___ Excerpted passage ___

Re: [Patch v1 04/10] perf/x86: add memory profiling via PEBS Load Latency

2012-10-29 Thread Andi Kleen
> +
> +struct attribute *nhm_events_attrs[] = {
> + EVENT_PTR(CPU_CYCLES),
> + EVENT_PTR(INSTRUCTIONS),
> + EVENT_PTR(CACHE_REFERENCES),
> + EVENT_PTR(CACHE_MISSES),
> + EVENT_PTR(BRANCH_INSTRUCTIONS),
> + EVENT_PTR(BRANCH_MISSES),
> + EVENT_PTR(BUS_CYCLES),
> + EVENT_PTR(STALLED_CYCLES_FRONTEND),
> + EVENT_PTR(STALLED_CYCLES_BACKEND),
> + EVENT_PTR(REF_CPU_CYCLES),
> + EVENT_PTR(mem_ld_nhm),
> + NULL,
> +};

I thought Jiri's patch already exports all the generic ones?

Why do you need to replace the whole table?

BTW I still think my approach in the v4 Haswell patchkit 
is simpler and didn't rely on hardcoding these events.

-Andi
--
To unsubscribe from this list: send the line "unsubscribe linux-kernel" in
the body of a message to majord...@vger.kernel.org
More majordomo info at  http://vger.kernel.org/majordomo-info.html
Please read the FAQ at  http://www.tux.org/lkml/


Re: [Patch v1 04/10] perf/x86: add memory profiling via PEBS Load Latency

2012-10-29 Thread Peter Zijlstra
On Mon, 2012-10-29 at 16:43 +0100, Stephane Eranian wrote:
> You meant fll, instead I think.

Oh, yes, too small font I guess.

> Well, that would work too, but I am trying to factorize the code
> with Precise Store which is a later patch. 

Yeah, just found that, its fine the way it is. Just looked funneh on
first reading.

___ Material shown ___

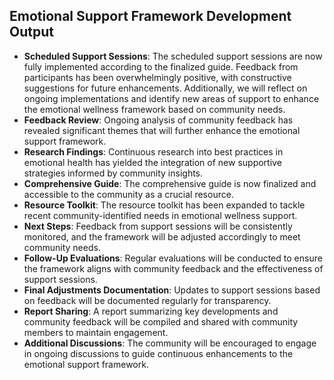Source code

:

## Emotional Support Framework Development Output

- **Scheduled Support Sessions**: The scheduled support sessions are now fully implemented according to the finalized guide. Feedback from participants has been overwhelmingly positive, with constructive suggestions for future enhancements. Additionally, we will reflect on ongoing implementations and identify new areas of support to enhance the emotional wellness framework based on community needs.
- **Feedback Review**: Ongoing analysis of community feedback has revealed significant themes that will further enhance the emotional support framework.
- **Research Findings**: Continuous research into best practices in emotional health has yielded the integration of new supportive strategies informed by community insights.
- **Comprehensive Guide**: The comprehensive guide is now finalized and accessible to the community as a crucial resource.
- **Resource Toolkit**: The resource toolkit has been expanded to tackle recent community-identified needs in emotional wellness support.
- **Next Steps**: Feedback from support sessions will be consistently monitored, and the framework will be adjusted accordingly to meet community needs.
- **Follow-Up Evaluations**: Regular evaluations will be conducted to ensure the framework aligns with community feedback and the effectiveness of support sessions.
- **Final Adjustments Documentation**: Updates to support sessions based on feedback will be documented regularly for transparency.
- **Report Sharing**: A report summarizing key developments and community feedback will be compiled and shared with community members to maintain engagement.
- **Additional Discussions**: The community will be encouraged to engage in ongoing discussions to guide continuous enhancements to the emotional support framework.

___

▶ _Task 1_:
Find each line in the rows that contains the word "resource", and copy those lines.
▶ _Task 2_:
Carry on the mailing-list thread about the PEBS Load Latency patch from its last line.

▶ _Your response 1_:
- **Comprehensive Guide**: The comprehensive guide is now finalized and accessible to the community as a crucial resource.
- **Resource Toolkit**: The resource toolkit has been expanded to tackle recent community-identified needs in emotional wellness support.

▶ _Your response 2_:
--
To unsubscribe from this list: send the line "unsubscribe linux-kernel" in
the body of a message to majord...@vger.kernel.org
More majordomo info at  http://vger.kernel.org/majordomo-info.html
Please read the FAQ at  http://www.tux.org/lkml/


Re: [Patch v1 04/10] perf/x86: add memory profiling via PEBS Load Latency

2012-10-29 Thread Stephane Eranian
On Mon, Oct 29, 2012 at 4:38 PM, Peter Zijlstra  wrote:
> On Mon, 2012-10-29 at 16:15 +0100, Stephane Eranian wrote:
>> +   fll = event->hw.flags & PERF_X86_EVENT_PEBS_LDLAT;
>> +
>> perf_sample_data_init(&data, 0, event->hw.last_period);
>>
>> +   data.period = event->hw.last_period;
>> +   sample_type = event->attr.sample_type;
>> +
>> +   /*
>> +* if PEBS-LL or PreciseStore
>> +*/
>> +   if (fll) {
>> +   if (sample_type & PERF_SAMPLE_ADDR)
>> +   data.addr = pebs->dla;
>> +
>> +   /*
>> +* Use latency for cost (only avail with PEBS-LL)
>> +*/
>> +   if (fll && (sample_type & PERF_SAMPLE_COST))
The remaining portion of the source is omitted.